Áreas verdes têm o caráter de bem público de uso comum do povo. São elas que garantem a cobertura vegetal do espaço urbano e contribuem de modo significativo para a qualidade de vida e o equilíbrio ambiental das cidades, em razão de múltiplas e relevantes funções que exerce. Entre as quais, reduzir os níveis de poluição, de ruídos e da temperatura. A progressiva diminuição desses espaços é o que vem transformando Salvador em uma cidade feita de asfalto, cimento, concreto e aço, cada vez mais quente e mais insuportável de se viver. Nesse sentido, a capital baiana trafega na contramão de outros grandes centros de países desenvolvidos, onde a preservação ambiental se sobrepõe aos interesses empresariais e ao predadorismo da especulação imobiliária em toda sua ferocidade.
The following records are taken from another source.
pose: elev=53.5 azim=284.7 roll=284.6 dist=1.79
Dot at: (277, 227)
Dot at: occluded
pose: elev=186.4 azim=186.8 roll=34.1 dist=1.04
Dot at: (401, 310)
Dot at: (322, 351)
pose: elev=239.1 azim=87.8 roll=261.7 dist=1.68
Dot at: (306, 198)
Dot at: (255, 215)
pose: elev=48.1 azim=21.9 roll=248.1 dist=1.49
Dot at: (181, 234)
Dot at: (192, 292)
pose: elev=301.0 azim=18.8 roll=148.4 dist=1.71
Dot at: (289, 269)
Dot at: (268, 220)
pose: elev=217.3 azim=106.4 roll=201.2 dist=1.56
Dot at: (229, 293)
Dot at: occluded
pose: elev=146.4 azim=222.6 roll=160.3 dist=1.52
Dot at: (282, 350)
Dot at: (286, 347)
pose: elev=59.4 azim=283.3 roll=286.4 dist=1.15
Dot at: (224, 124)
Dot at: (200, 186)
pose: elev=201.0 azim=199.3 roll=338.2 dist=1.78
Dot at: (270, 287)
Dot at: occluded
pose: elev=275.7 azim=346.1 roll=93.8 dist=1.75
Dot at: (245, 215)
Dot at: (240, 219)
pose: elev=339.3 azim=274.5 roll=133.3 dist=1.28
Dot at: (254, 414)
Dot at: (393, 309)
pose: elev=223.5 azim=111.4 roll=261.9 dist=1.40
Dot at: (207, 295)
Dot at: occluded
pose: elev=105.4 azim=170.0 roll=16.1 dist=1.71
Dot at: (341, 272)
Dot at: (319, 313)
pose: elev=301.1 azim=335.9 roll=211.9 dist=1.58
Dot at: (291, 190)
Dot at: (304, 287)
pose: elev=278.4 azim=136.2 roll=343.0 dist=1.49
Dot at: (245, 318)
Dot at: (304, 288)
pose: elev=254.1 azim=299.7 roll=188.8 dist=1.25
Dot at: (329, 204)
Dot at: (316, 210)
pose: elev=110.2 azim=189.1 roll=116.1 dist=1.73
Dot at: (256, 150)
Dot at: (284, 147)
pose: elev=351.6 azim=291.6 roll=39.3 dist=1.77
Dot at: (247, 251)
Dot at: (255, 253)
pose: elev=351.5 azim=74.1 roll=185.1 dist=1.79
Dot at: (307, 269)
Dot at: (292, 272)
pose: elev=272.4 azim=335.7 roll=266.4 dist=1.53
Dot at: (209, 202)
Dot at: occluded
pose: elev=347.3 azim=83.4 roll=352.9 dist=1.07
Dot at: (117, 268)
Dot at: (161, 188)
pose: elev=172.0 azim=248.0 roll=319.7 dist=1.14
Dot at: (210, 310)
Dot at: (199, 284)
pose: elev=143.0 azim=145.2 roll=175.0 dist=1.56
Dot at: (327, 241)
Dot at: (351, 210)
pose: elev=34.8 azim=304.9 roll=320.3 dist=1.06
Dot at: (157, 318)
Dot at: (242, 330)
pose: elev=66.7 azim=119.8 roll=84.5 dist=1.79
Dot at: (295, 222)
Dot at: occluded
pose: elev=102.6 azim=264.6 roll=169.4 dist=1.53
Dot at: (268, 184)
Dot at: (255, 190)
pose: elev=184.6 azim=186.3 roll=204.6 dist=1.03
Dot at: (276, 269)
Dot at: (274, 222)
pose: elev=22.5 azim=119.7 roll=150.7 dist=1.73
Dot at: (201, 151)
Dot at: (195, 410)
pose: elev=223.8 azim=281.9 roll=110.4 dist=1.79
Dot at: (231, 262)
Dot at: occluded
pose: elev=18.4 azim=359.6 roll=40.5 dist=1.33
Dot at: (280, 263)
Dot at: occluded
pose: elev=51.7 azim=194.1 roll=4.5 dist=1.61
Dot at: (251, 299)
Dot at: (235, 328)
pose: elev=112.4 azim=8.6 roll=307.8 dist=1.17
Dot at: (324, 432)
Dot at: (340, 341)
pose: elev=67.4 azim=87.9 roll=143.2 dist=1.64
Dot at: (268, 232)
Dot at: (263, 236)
Dentre os bens desafetados e disponíveis para a alienação, a polêmica maior diz respeito à área localizada na encosta do Corredor da Vitória, enquadrada como Área de Preservação Permanente e protegida pelo Código Florestal, lei federal que também foi tratorizada pelo rolo-compressor da prefeitura. Esse espaço foi doado ao Município exatamente por sua qualificação ambiental, como forma de viabilizar a construção do icônico condomínio Mansão Carlos Costa Pinto.
Agora, a administração pública pretende vender tal área, blindada por leis de proteção em âmbito federal e municipal, já destituída de potencialidade construtiva, para grupos empresariais interessados em levantar um empreendimento imobiliário de alto padrão, e os direitos da coletividade que se danem! É importante ressaltar que a desqualificação de áreas verdes e de preservação permanente para alienação a empreendedores pode abrir um precedente perigoso.
Mais especificamente o fato de que outras áreas semelhantes poderão ser liberadas para os mesmos fins, com a participação ilegal do Poder Público e indiferente à sustentabilidade ambiental. Diante de agressões variadas a princípios administrativos e normas legais, cabe a devida ponderação por parte da prefeitura de Salvador e a atenção vigilante por parte do Ministério Público. É urgente impedir que o bem coletivo seja sepultado pela força da grana que destrói coisas belas.